Osteoarthritis: Osteoarthritis is the most common chronic (long lasting) joint condition resulting from wear and tear of the cartilage of the joints. It occurs most often in older people above 55 years of age, although it can occur in adults of any age. Any joint can be affected but knees and hips are most commonly affected.
Osteoporosis: Osteoporosis is a silent disease where bones gradually become weak and brittle. This makes them susceptible to low impact fractures. Osteoporosis affects men and women of all races. Osteoporosis-related fractures most commonly occur in the hip, wrist or spine. Early detection and appropriate treatment, healthy diet and weight-bearing exercise can help prevent bone loss and reduces the risk of fractures.
How autoimmune rheumatic conditions diagnosed?
Early diagnosis and initiation of appropriate treatment are essential to achieve optimum control of disease activity, thereby avoiding significant disability or joint deformities. Assessment and treatment of autoimmune rheumatic diseases come under the specialist Rheumatology team. The successful diagnosis could be reached through thorough history taking and clinical examinations, specific immunological blood tests to identify the underlying autoimmune process, relevant imaging techniques where indicated (Xray, Ultrasound, Ct or MRI scan) to assess the severity of affected body parts. Presenting symptoms of autoimmune disease can be non-specific in the beginning. Therefore, patient awareness can be helpful in the early diagnosis of these conditions.

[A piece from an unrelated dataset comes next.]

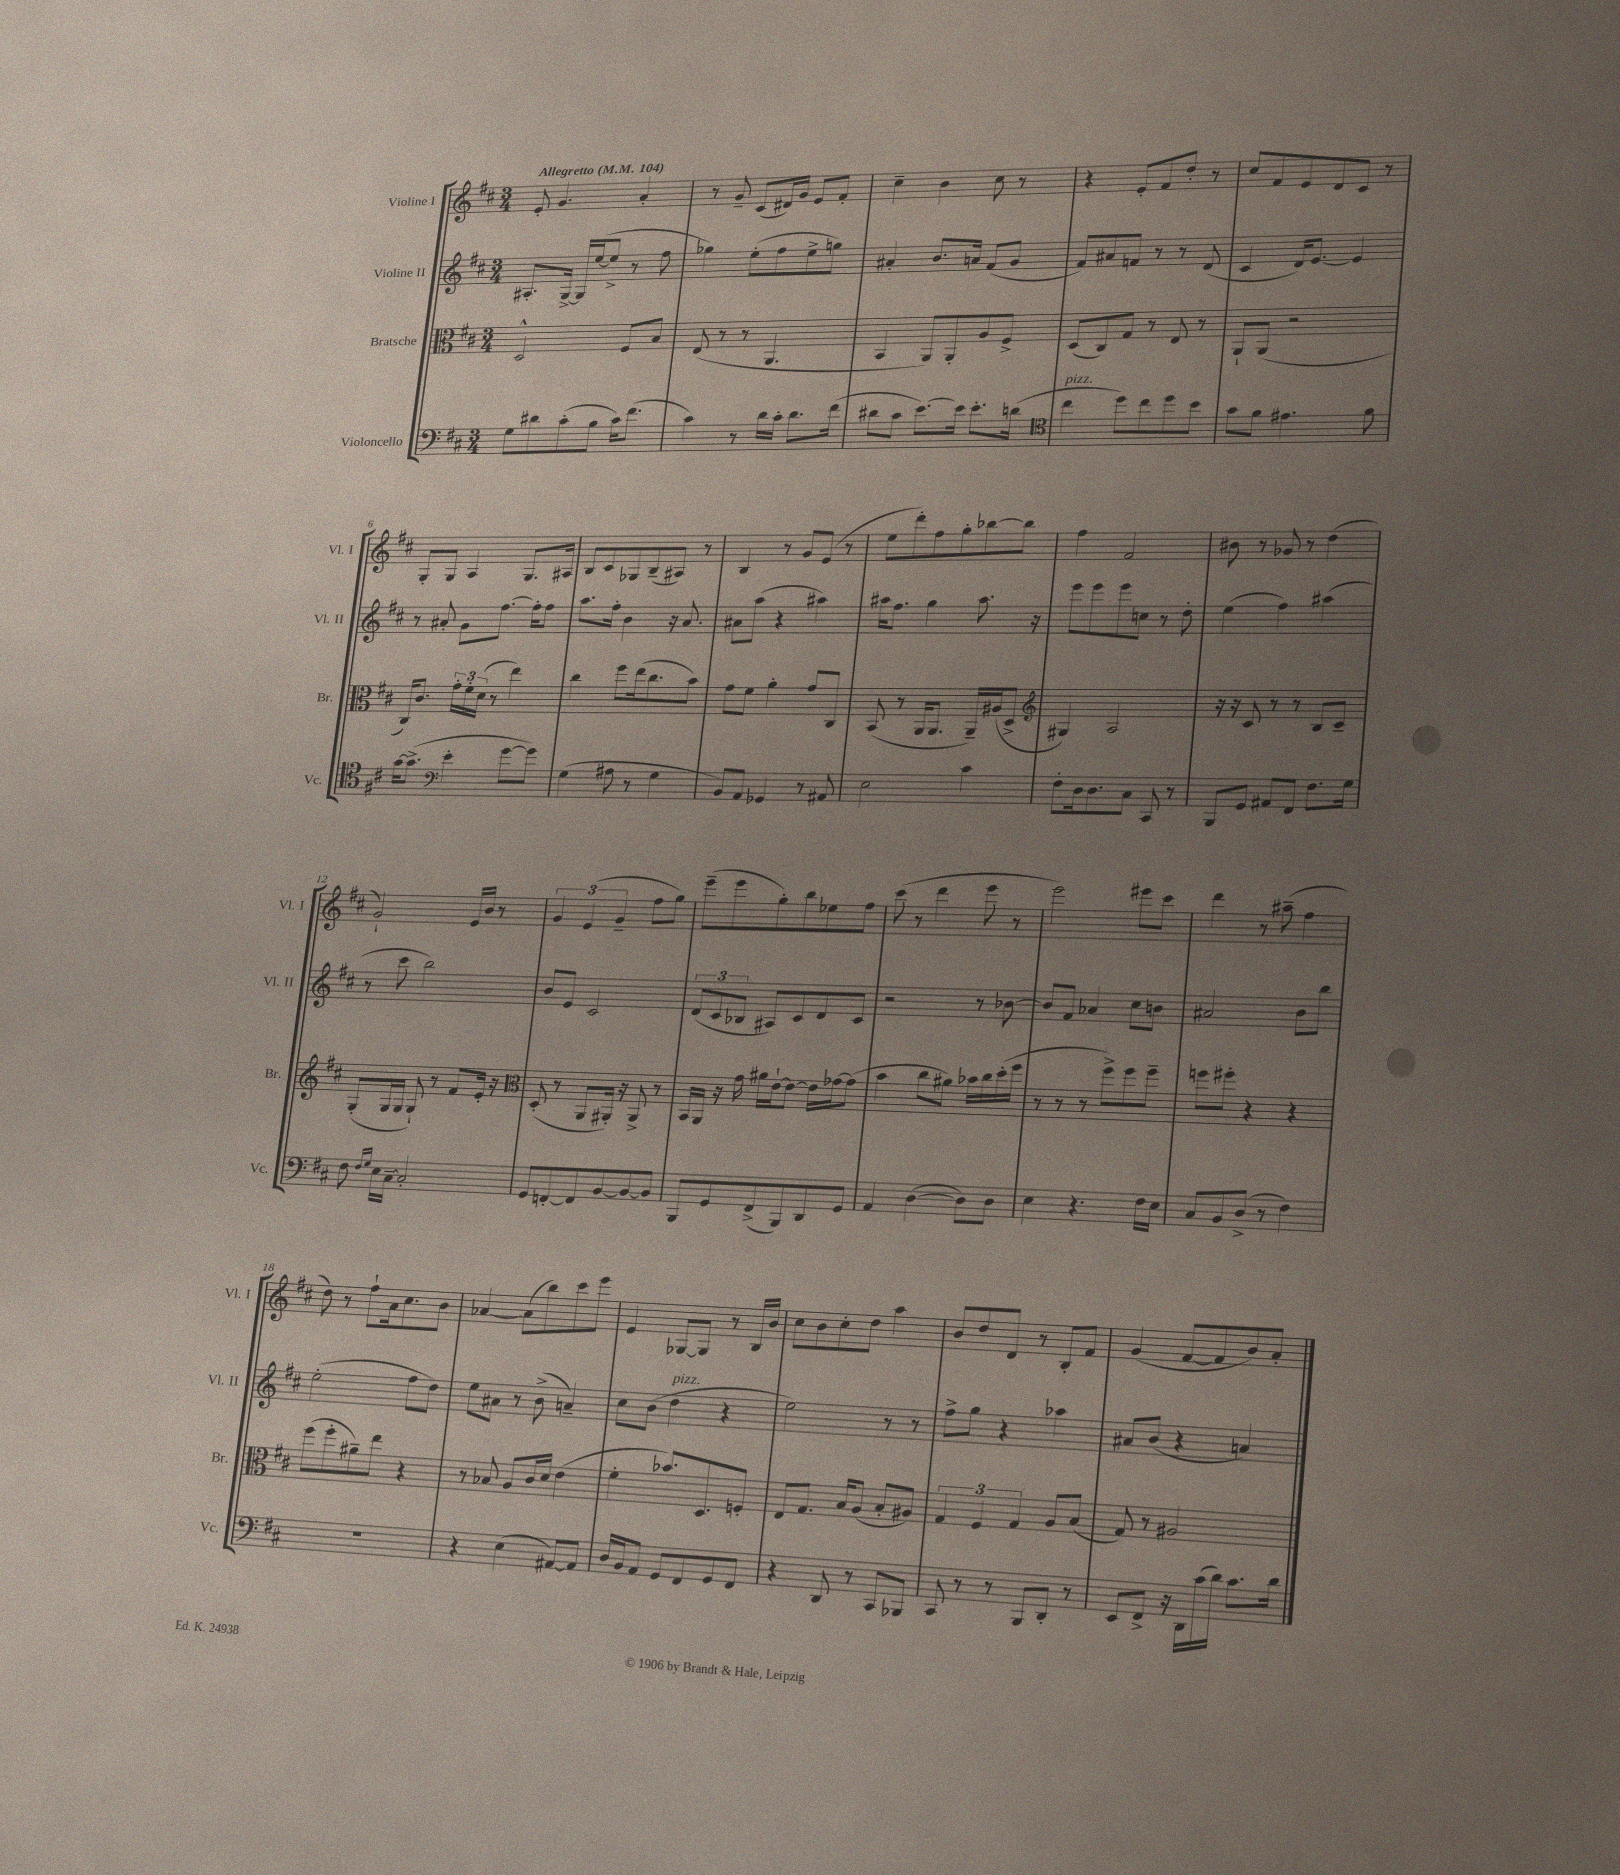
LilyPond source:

How to treat arthritis and autoimmune rheumatic diseases?
Modern medical research and technologies have offered several treatment strategies to control these autoimmune rheumatic conditions effectively. Early treatment with “disease-modifying agents” often can bring the disease under control. Sometimes it becomes difficult to control the disease with a standard regime of medicines when rheumatologists can use a special class of medicines called “biological agents”. These newer generation of medicines are capable of bringing about a dramatic improvement of symptoms and help patients maintain their economic productivity and quality of life.
All these medicines have their side effects ( could be serious) and therefore need regular monitoring. The rheumatologist closely supervises the treatment which includes periodic systematic assessments of the disease process. Non-compliance to treatment or stopping the treatment against the advice may lead to severe recurrence and progression of the disease.